EFIC media release - 21 November 2012
Risk of another US recession as uncertainty over fiscal tightening remains
The US economy risks re-entering a recession if more than US$600 billion of planned fiscal tightening measures take effect from next year, according to the latest issue of World Risk Developments.
The report notes that continued uncertainty over the future of US fiscal policy is likely to weigh on the US economy and global financial markets until the end of the year.
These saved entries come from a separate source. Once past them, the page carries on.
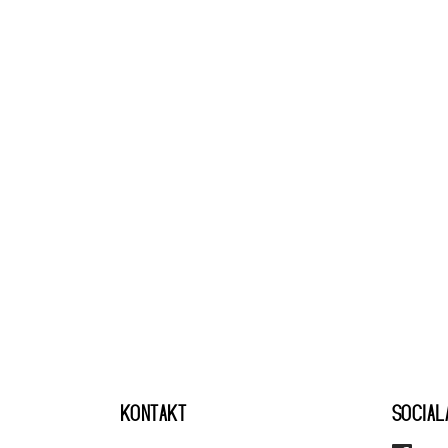
KONTAKT
SOCIAL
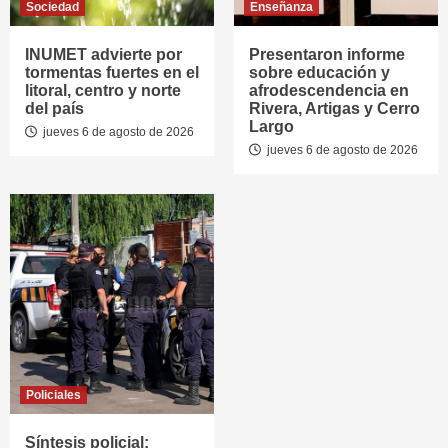
Sociedad
Enseñanza
INUMET advierte por
Presentaron informe
tormentas fuertes en el
sobre educación y
litoral, centro y norte
afrodescendencia en
del país
Rivera, Artigas y Cerro
Largo
jueves 6 de agosto de 2026
jueves 6 de agosto de 2026
Policiales
Síntesis policial:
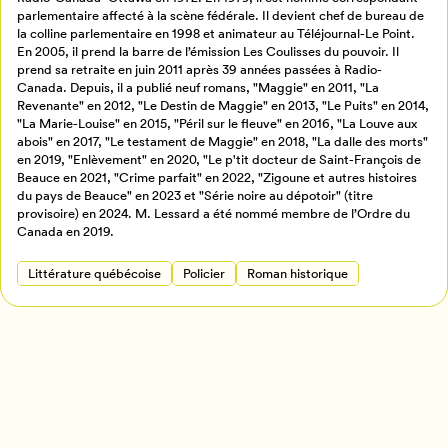
parlementaire affecté à la scène fédérale. Il devient chef de bureau de
la colline parlementaire en 1998 et animateur au Téléjournal-Le Point.
Créer un profil
En 2005, il prend la barre de l’émission Les Coulisses du pouvoir. Il
prend sa retraite en juin 2011 après 39 années passées à Radio-
Retour à l’accueil
Canada. Depuis, il a publié neuf romans, "Maggie" en 2011, "La
Annuler
Revenante" en 2012, "Le Destin de Maggie" en 2013, "Le Puits" en 2014,
"La Marie-Louise" en 2015, "Péril sur le fleuve" en 2016, "La Louve aux
abois" en 2017, "Le testament de Maggie" en 2018, "La dalle des morts"
en 2019, "Enlèvement" en 2020, "Le p'tit docteur de Saint-François de
Beauce en 2021, "Crime parfait" en 2022, "Zigoune et autres histoires
du pays de Beauce" en 2023 et "Série noire au dépotoir" (titre
provisoire) en 2024. M. Lessard a été nommé membre de l’Ordre du
Canada en 2019.
Littérature québécoise
Policier
Roman historique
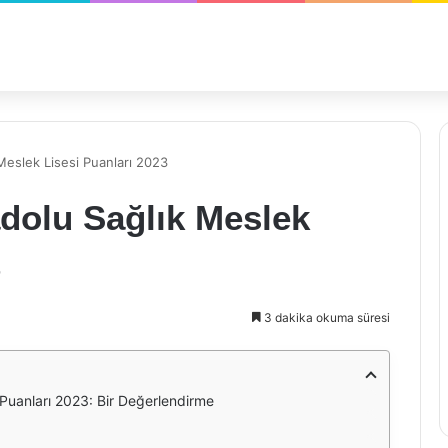
 Meslek Lisesi Puanları 2023
adolu Sağlık Meslek
3
3 dakika okuma süresi
 Puanları 2023: Bir Değerlendirme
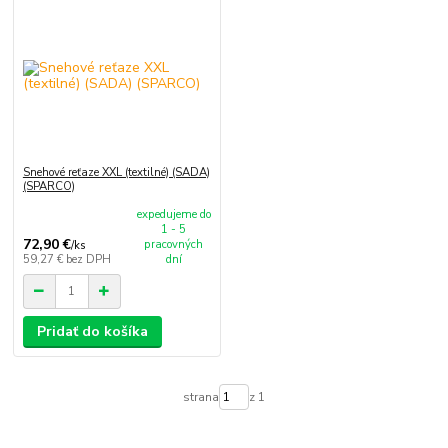
Snehové reťaze XXL (textilné) (SADA)
(SPARCO)
expedujeme do
1 - 5
72,90 €
pracovných
/
ks
59,27 €
bez DPH
dní
Pridať do košíka
strana
z 1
Unless an agreement is reached, the tightening measures will take effect from January 2013.
“Fiscal tightening of this magnitude would push the economy back into recession,” said EFIC senior economist Ben Ford.
“The Congressional Budget Office estimates that it would subtract 3 percentage points from growth in 2013. For an economy growing at only 2 per cent per annum, this would be quite a shock – hence financial markets and business are worried.”
But Ford added that the most likely outcome is that “a patchwork agreement” on fiscal measures will be reached just in time.
“Both Republicans and Democrats are said to be working on how to extend, at least temporarily, most of the expiring personal tax cuts and to slow the implementation of some spending cuts,” he said.
“Though this would still result in a significant fiscal drag of about 1 per cent of GDP in 2013 based on most estimates, it would also give the President and the new Congress more time to negotiate a broader ‘grand bargain’ to help deal with the US’ medium-term fiscal challenges, such as rising entitlement spending.”
The latest issue of World Risk Developments also notes that the Philippines could soon reach investment grade status, thanks to the Aquino government’s efforts to rein in the fiscal deficit, combined with the country’s strong balance of payments.
“Further fiscal improvements and stable economic growth are likely to see the Philippines reach investment grade sometime in the next two years,” said EFIC senior economist Dougal Crawford.
“The bond market is already there, with yields on Philippine US-dollar bonds trading below investment grade bonds from Indonesia”.
However, Crawford warns that this change “does not mean that all the economy’s long-standing weaknesses have been tackled.”
“In particular, the domestic economy is still growing too slowly to provide jobs for the rapidly expanding population,” he said.
About Export Finance and Insurance Corporation
Export Finance and Insurance Corporation (EFIC) provides tailored finance solutions to help Australian businesses overcome the financial barriers they face when expanding their export activities.
As the Australian Government’s export credit agency, we help Australian-based businesses to win and finance export, offshore investment and onshore export-related opportunities when their bank is unable to provide all the support they need.
We work directly with businesses and their banks to provide loans, guarantees, bonds and insurance products which can be tailored to meet the needs of both large and small enterprises.
EFIC is uniquely placed to do this: we have over 50 years of export finance and industry expertise, contacts at financial institutions around the globe, the strength of our AAA credit rating and an entrepreneurial business approach to make export and eligible export-related deals happen.
We practise responsible lending and uphold social and environmental best practice in the transactions we support.